> _TASK_
When the string "individual" is part of a line in the data below, report the whole line.

Stored data:

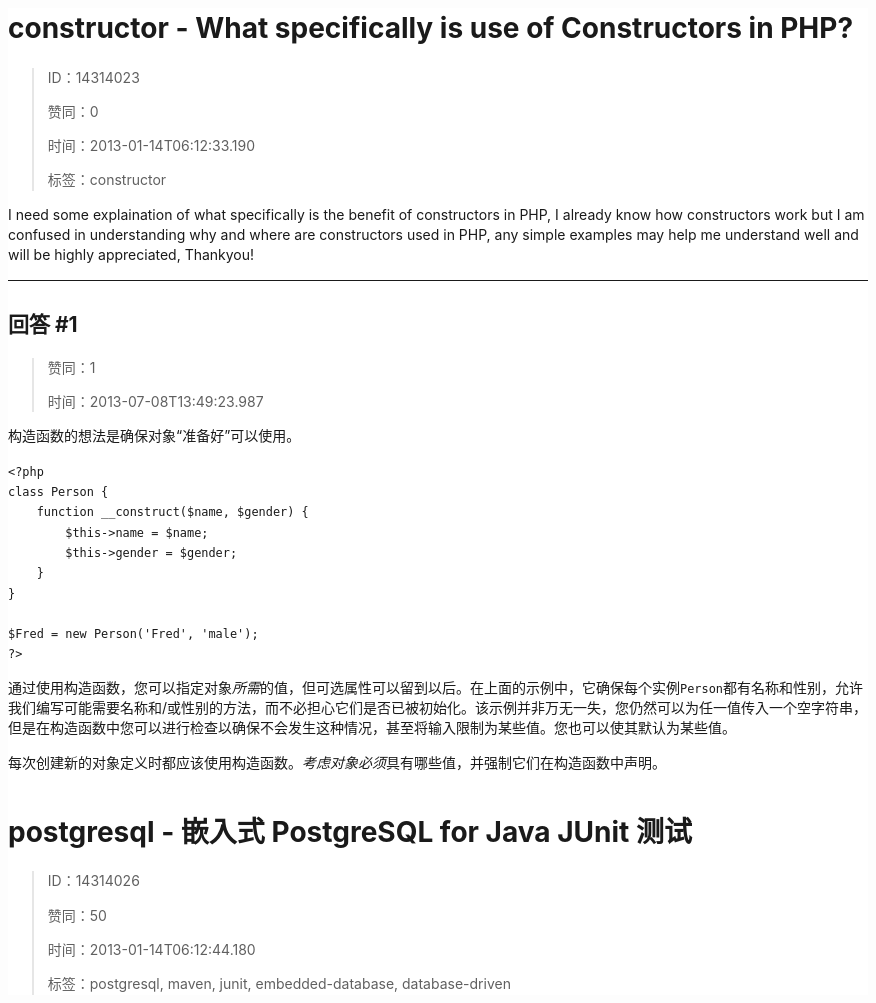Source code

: # constructor - What specifically is use of Constructors in PHP?

> ID：14314023
> 
> 赞同：0
> 
> 时间：2013-01-14T06:12:33.190
> 
> 标签：constructor

I need some explaination of what specifically is the benefit of constructors in PHP, I already know how constructors work but I am confused in understanding why and where are constructors used in PHP, any simple examples may help me understand well and will be highly appreciated, Thankyou!

* * *

## 回答 #1

> 赞同：1
> 
> 时间：2013-07-08T13:49:23.987

构造函数的想法是确保对象“准备好”可以使用。

```
<?php
class Person {
    function __construct($name, $gender) {
        $this->name = $name;
        $this->gender = $gender;
    }
}

$Fred = new Person('Fred', 'male');
?> 
```

通过使用构造函数，您可以指定对象*所需*的值，但可选属性可以留到以后。在上面的示例中，它确保每个实例`Person`都有名称和性别，允许我们编写可能需要名称和/或性别的方法，而不必担心它们是否已被初始化。该示例并非万无一失，您仍然可以为任一值传入一个空字符串，但是在构造函数中您可以进行检查以确保不会发生这种情况，甚至将输入限制为某些值。您也可以使其默认为某些值。

每次创建新的对象定义时都应该使用构造函数。*考虑对象必须*具有哪些值，并强制它们在构造函数中声明。

# postgresql - 嵌入式 PostgreSQL for Java JUnit 测试

> ID：14314026
> 
> 赞同：50
> 
> 时间：2013-01-14T06:12:44.180
> 
> 标签：postgresql, maven, junit, embedded-database, database-driven
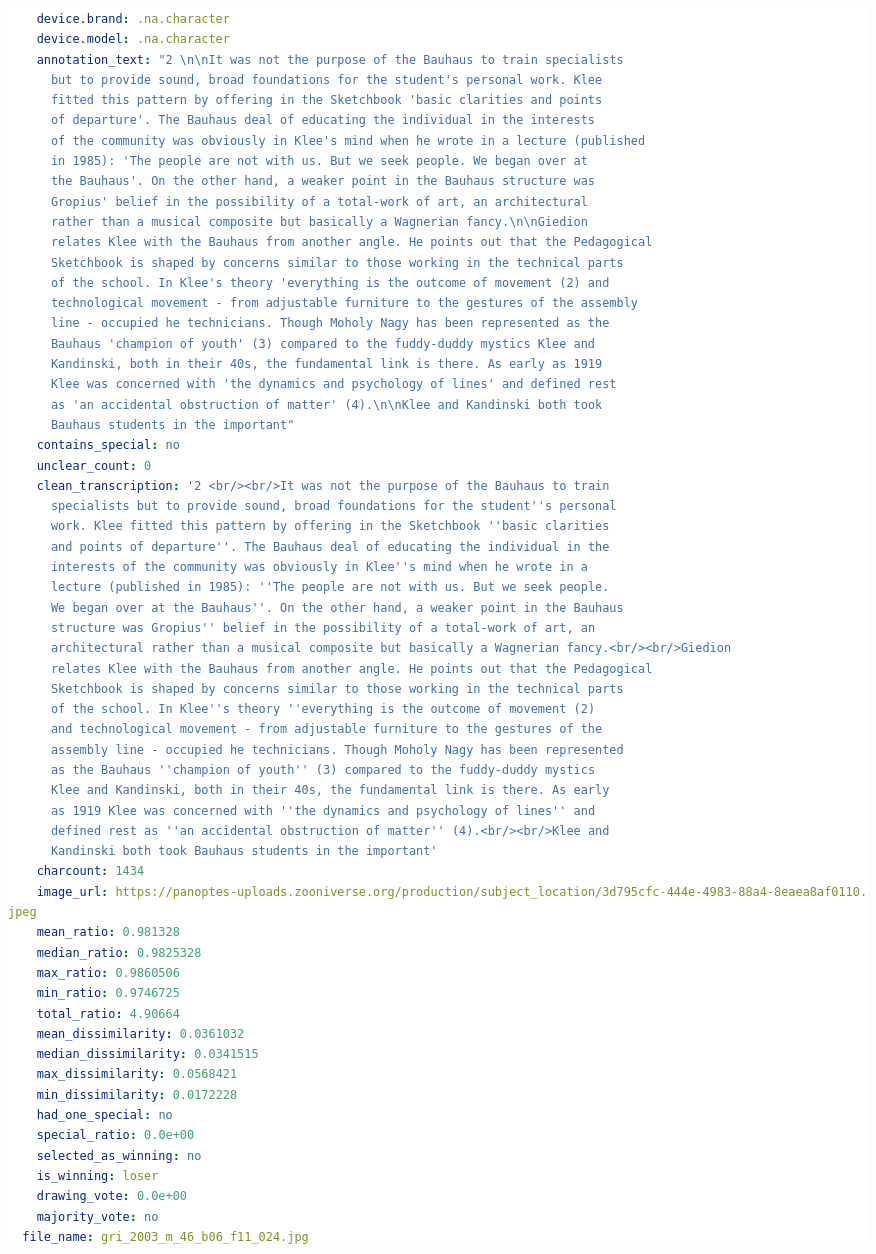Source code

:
```yaml
    device.brand: .na.character
    device.model: .na.character
    annotation_text: "2 \n\nIt was not the purpose of the Bauhaus to train specialists
      but to provide sound, broad foundations for the student's personal work. Klee
      fitted this pattern by offering in the Sketchbook 'basic clarities and points
      of departure'. The Bauhaus deal of educating the individual in the interests
      of the community was obviously in Klee's mind when he wrote in a lecture (published
      in 1985): 'The people are not with us. But we seek people. We began over at
      the Bauhaus'. On the other hand, a weaker point in the Bauhaus structure was
      Gropius' belief in the possibility of a total-work of art, an architectural
      rather than a musical composite but basically a Wagnerian fancy.\n\nGiedion
      relates Klee with the Bauhaus from another angle. He points out that the Pedagogical
      Sketchbook is shaped by concerns similar to those working in the technical parts
      of the school. In Klee's theory 'everything is the outcome of movement (2) and
      technological movement - from adjustable furniture to the gestures of the assembly
      line - occupied he technicians. Though Moholy Nagy has been represented as the
      Bauhaus 'champion of youth' (3) compared to the fuddy-duddy mystics Klee and
      Kandinski, both in their 40s, the fundamental link is there. As early as 1919
      Klee was concerned with 'the dynamics and psychology of lines' and defined rest
      as 'an accidental obstruction of matter' (4).\n\nKlee and Kandinski both took
      Bauhaus students in the important"
    contains_special: no
    unclear_count: 0
    clean_transcription: '2 <br/><br/>It was not the purpose of the Bauhaus to train
      specialists but to provide sound, broad foundations for the student''s personal
      work. Klee fitted this pattern by offering in the Sketchbook ''basic clarities
      and points of departure''. The Bauhaus deal of educating the individual in the
      interests of the community was obviously in Klee''s mind when he wrote in a
      lecture (published in 1985): ''The people are not with us. But we seek people.
      We began over at the Bauhaus''. On the other hand, a weaker point in the Bauhaus
      structure was Gropius'' belief in the possibility of a total-work of art, an
      architectural rather than a musical composite but basically a Wagnerian fancy.<br/><br/>Giedion
      relates Klee with the Bauhaus from another angle. He points out that the Pedagogical
      Sketchbook is shaped by concerns similar to those working in the technical parts
      of the school. In Klee''s theory ''everything is the outcome of movement (2)
      and technological movement - from adjustable furniture to the gestures of the
      assembly line - occupied he technicians. Though Moholy Nagy has been represented
      as the Bauhaus ''champion of youth'' (3) compared to the fuddy-duddy mystics
      Klee and Kandinski, both in their 40s, the fundamental link is there. As early
      as 1919 Klee was concerned with ''the dynamics and psychology of lines'' and
      defined rest as ''an accidental obstruction of matter'' (4).<br/><br/>Klee and
      Kandinski both took Bauhaus students in the important'
    charcount: 1434
    image_url: https://panoptes-uploads.zooniverse.org/production/subject_location/3d795cfc-444e-4983-88a4-8eaea8af0110.jpeg
    mean_ratio: 0.981328
    median_ratio: 0.9825328
    max_ratio: 0.9860506
    min_ratio: 0.9746725
    total_ratio: 4.90664
    mean_dissimilarity: 0.0361032
    median_dissimilarity: 0.0341515
    max_dissimilarity: 0.0568421
    min_dissimilarity: 0.0172228
    had_one_special: no
    special_ratio: 0.0e+00
    selected_as_winning: no
    is_winning: loser
    drawing_vote: 0.0e+00
    majority_vote: no
  file_name: gri_2003_m_46_b06_f11_024.jpg

```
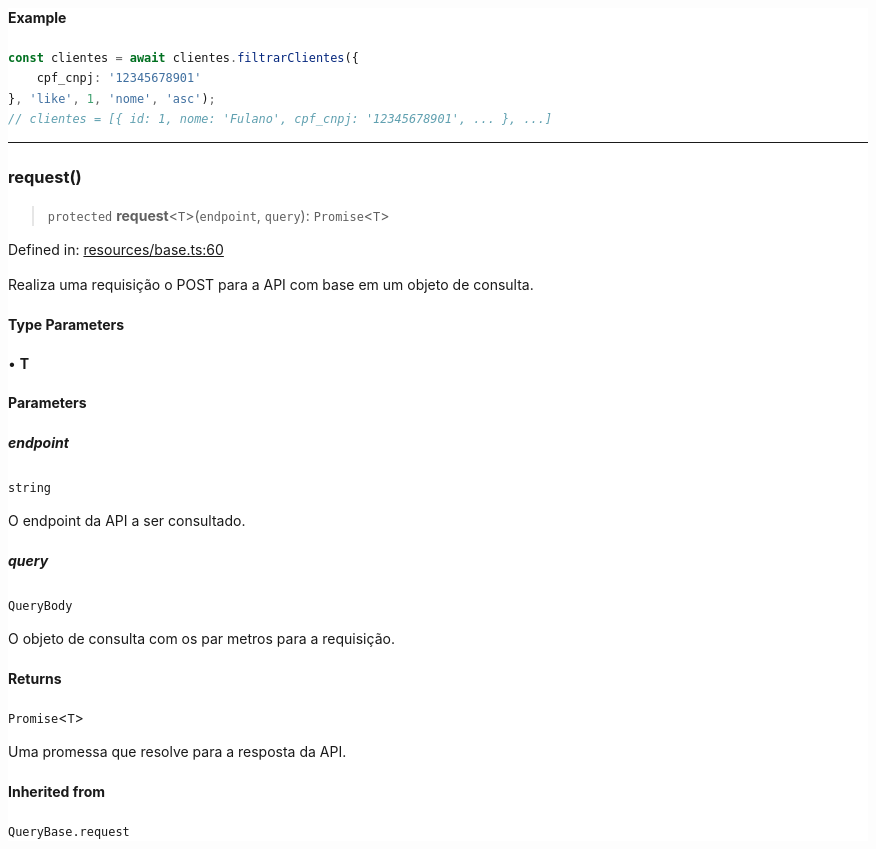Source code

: #### Example

```ts
const clientes = await clientes.filtrarClientes({
    cpf_cnpj: '12345678901'
}, 'like', 1, 'nome', 'asc');
// clientes = [{ id: 1, nome: 'Fulano', cpf_cnpj: '12345678901', ... }, ...]
```

***

### request()

> `protected` **request**\<`T`\>(`endpoint`, `query`): `Promise`\<`T`\>

Defined in: [resources/base.ts:60](https://github.com/LSaints/ixc-sdk/blob/bb8940b914805eb9421fed2d6e3bf3995678391a/src/resources/base.ts#L60)

Realiza uma requisição o POST para a API com base em um objeto de consulta.

#### Type Parameters

• **T**

#### Parameters

##### endpoint

`string`

O endpoint da API a ser consultado.

##### query

`QueryBody`

O objeto de consulta com os par metros para a requisição.

#### Returns

`Promise`\<`T`\>

Uma promessa que resolve para a resposta da API.

#### Inherited from

`QueryBase.request`
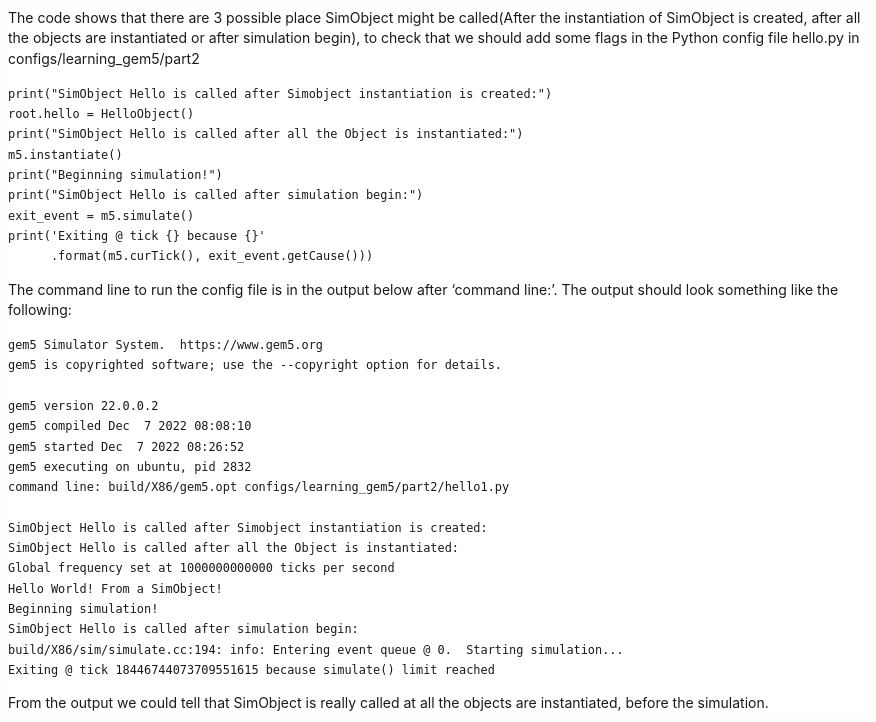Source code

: The code shows that there are 3 possible place SimObject might be called(After the instantiation of SimObject is created, after all the objects are instantiated or after simulation begin), to check that we should add some flags in the Python config file hello.py in configs/learning_gem5/part2 

```
print("SimObject Hello is called after Simobject instantiation is created:")
root.hello = HelloObject()
print("SimObject Hello is called after all the Object is instantiated:")
m5.instantiate()
print("Beginning simulation!")
print("SimObject Hello is called after simulation begin:")
exit_event = m5.simulate()
print('Exiting @ tick {} because {}'
      .format(m5.curTick(), exit_event.getCause()))
```

The command line to run the config file is in the output below after ‘command line:’. The output should look something like the following:

```
gem5 Simulator System.  https://www.gem5.org
gem5 is copyrighted software; use the --copyright option for details.

gem5 version 22.0.0.2
gem5 compiled Dec  7 2022 08:08:10
gem5 started Dec  7 2022 08:26:52
gem5 executing on ubuntu, pid 2832
command line: build/X86/gem5.opt configs/learning_gem5/part2/hello1.py

SimObject Hello is called after Simobject instantiation is created:
SimObject Hello is called after all the Object is instantiated:
Global frequency set at 1000000000000 ticks per second
Hello World! From a SimObject!
Beginning simulation!
SimObject Hello is called after simulation begin:
build/X86/sim/simulate.cc:194: info: Entering event queue @ 0.  Starting simulation...
Exiting @ tick 18446744073709551615 because simulate() limit reached
```

From the output we could tell that SimObject is really called at all the objects are instantiated, before the simulation. 

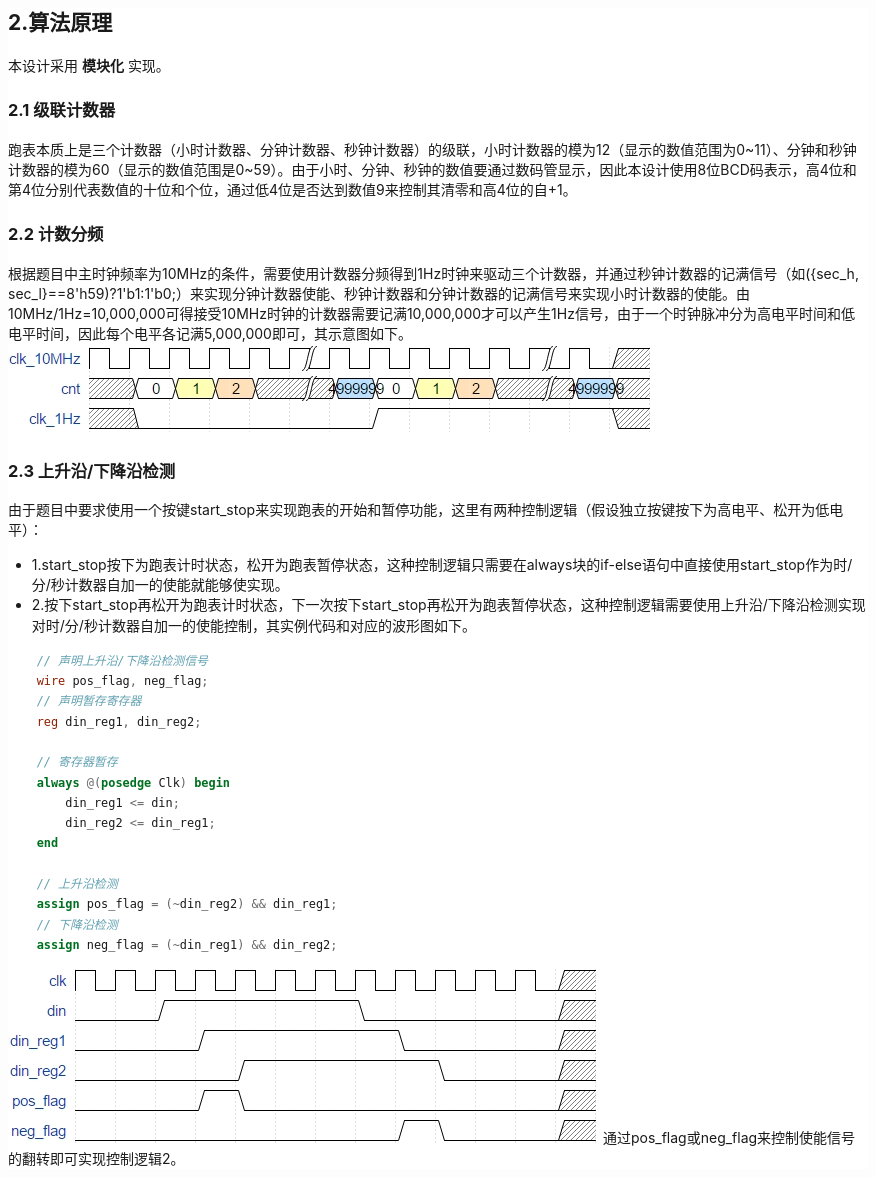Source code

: ## 2.算法原理
本设计采用 **模块化** 实现。
### 2.1 级联计数器
跑表本质上是三个计数器（小时计数器、分钟计数器、秒钟计数器）的级联，小时计数器的模为12（显示的数值范围为0~11）、分钟和秒钟计数器的模为60（显示的数值范围是0~59）。由于小时、分钟、秒钟的数值要通过数码管显示，因此本设计使用8位BCD码表示，高4位和第4位分别代表数值的十位和个位，通过低4位是否达到数值9来控制其清零和高4位的自+1。
### 2.2 计数分频
根据题目中主时钟频率为10MHz的条件，需要使用计数器分频得到1Hz时钟来驱动三个计数器，并通过秒钟计数器的记满信号（如({sec_h, sec_l}==8'h59)?1'b1:1'b0;）来实现分钟计数器使能、秒钟计数器和分钟计数器的记满信号来实现小时计数器的使能。由10MHz/1Hz=10,000,000可得接受10MHz时钟的计数器需要记满10,000,000才可以产生1Hz信号，由于一个时钟脉冲分为高电平时间和低电平时间，因此每个电平各记满5,000,000即可，其示意图如下。
![计数分频](./img/clk_1Hz.png "计数分频")

### 2.3 上升沿/下降沿检测
由于题目中要求使用一个按键start_stop来实现跑表的开始和暂停功能，这里有两种控制逻辑（假设独立按键按下为高电平、松开为低电平）：
- 1.start_stop按下为跑表计时状态，松开为跑表暂停状态，这种控制逻辑只需要在always块的if-else语句中直接使用start_stop作为时/分/秒计数器自加一的使能就能够使实现。
- 2.按下start_stop再松开为跑表计时状态，下一次按下start_stop再松开为跑表暂停状态，这种控制逻辑需要使用上升沿/下降沿检测实现对时/分/秒计数器自加一的使能控制，其实例代码和对应的波形图如下。
```verilog
	// 声明上升沿/下降沿检测信号
	wire pos_flag, neg_flag;
	// 声明暂存寄存器
	reg din_reg1, din_reg2;

	// 寄存器暂存
	always @(posedge Clk) begin
		din_reg1 <= din;
		din_reg2 <= din_reg1;
    end

	// 上升沿检测
    assign pos_flag = (~din_reg2) && din_reg1;
	// 下降沿检测
    assign neg_flag = (~din_reg1) && din_reg2;
```
![边缘检测示意图](./img/edge_detect.png "边缘检测示意图")
通过pos_flag或neg_flag来控制使能信号的翻转即可实现控制逻辑2。
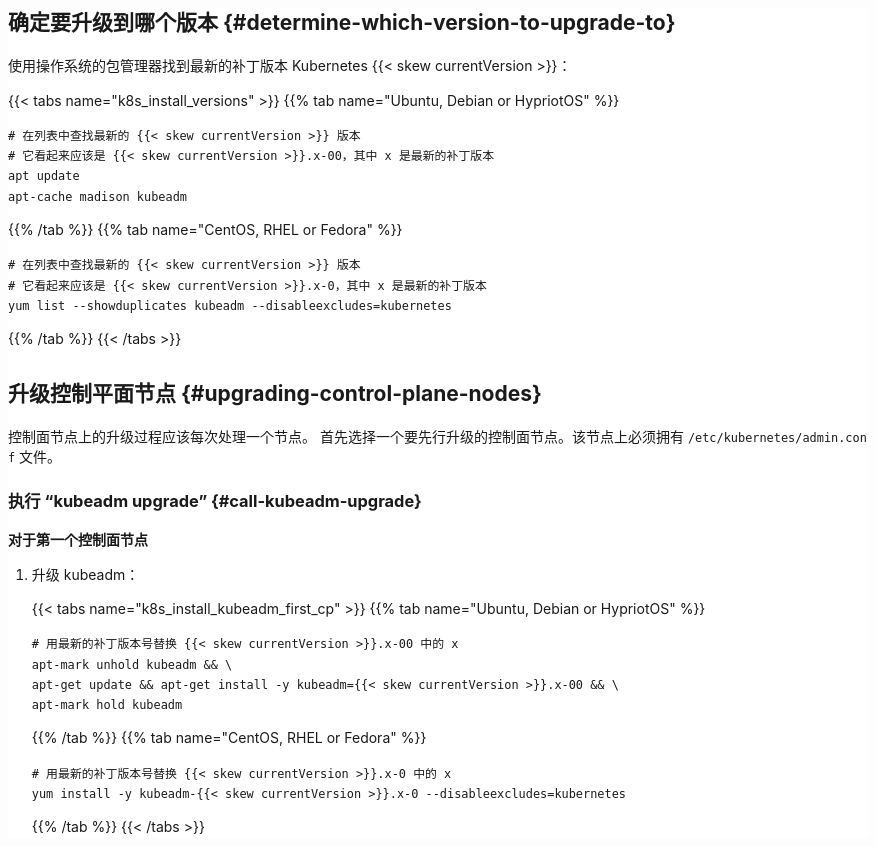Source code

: 
## 确定要升级到哪个版本   {#determine-which-version-to-upgrade-to}

使用操作系统的包管理器找到最新的补丁版本 Kubernetes {{< skew currentVersion >}}：

{{< tabs name="k8s_install_versions" >}}
{{% tab name="Ubuntu, Debian or HypriotOS" %}}
```shell
# 在列表中查找最新的 {{< skew currentVersion >}} 版本
# 它看起来应该是 {{< skew currentVersion >}}.x-00，其中 x 是最新的补丁版本
apt update
apt-cache madison kubeadm
```

{{% /tab %}}
{{% tab name="CentOS, RHEL or Fedora" %}}
```shell
# 在列表中查找最新的 {{< skew currentVersion >}} 版本
# 它看起来应该是 {{< skew currentVersion >}}.x-0，其中 x 是最新的补丁版本
yum list --showduplicates kubeadm --disableexcludes=kubernetes
```

{{% /tab %}}
{{< /tabs >}}

## 升级控制平面节点  {#upgrading-control-plane-nodes}

控制面节点上的升级过程应该每次处理一个节点。
首先选择一个要先行升级的控制面节点。该节点上必须拥有
`/etc/kubernetes/admin.conf` 文件。

### 执行 “kubeadm upgrade”   {#call-kubeadm-upgrade}

**对于第一个控制面节点**

1. 升级 kubeadm：

   {{< tabs name="k8s_install_kubeadm_first_cp" >}}
   {{% tab name="Ubuntu, Debian or HypriotOS" %}}

   ```shell
   # 用最新的补丁版本号替换 {{< skew currentVersion >}}.x-00 中的 x
   apt-mark unhold kubeadm && \
   apt-get update && apt-get install -y kubeadm={{< skew currentVersion >}}.x-00 && \
   apt-mark hold kubeadm
   ```

   {{% /tab %}}
   {{% tab name="CentOS, RHEL or Fedora" %}}

   ```shell
   # 用最新的补丁版本号替换 {{< skew currentVersion >}}.x-0 中的 x
   yum install -y kubeadm-{{< skew currentVersion >}}.x-0 --disableexcludes=kubernetes
   ```

   {{% /tab %}}
   {{< /tabs >}}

> _YOUR SOLUTION_
      of departure'. The Bauhaus deal of educating the individual in the interests
      and points of departure''. The Bauhaus deal of educating the individual in the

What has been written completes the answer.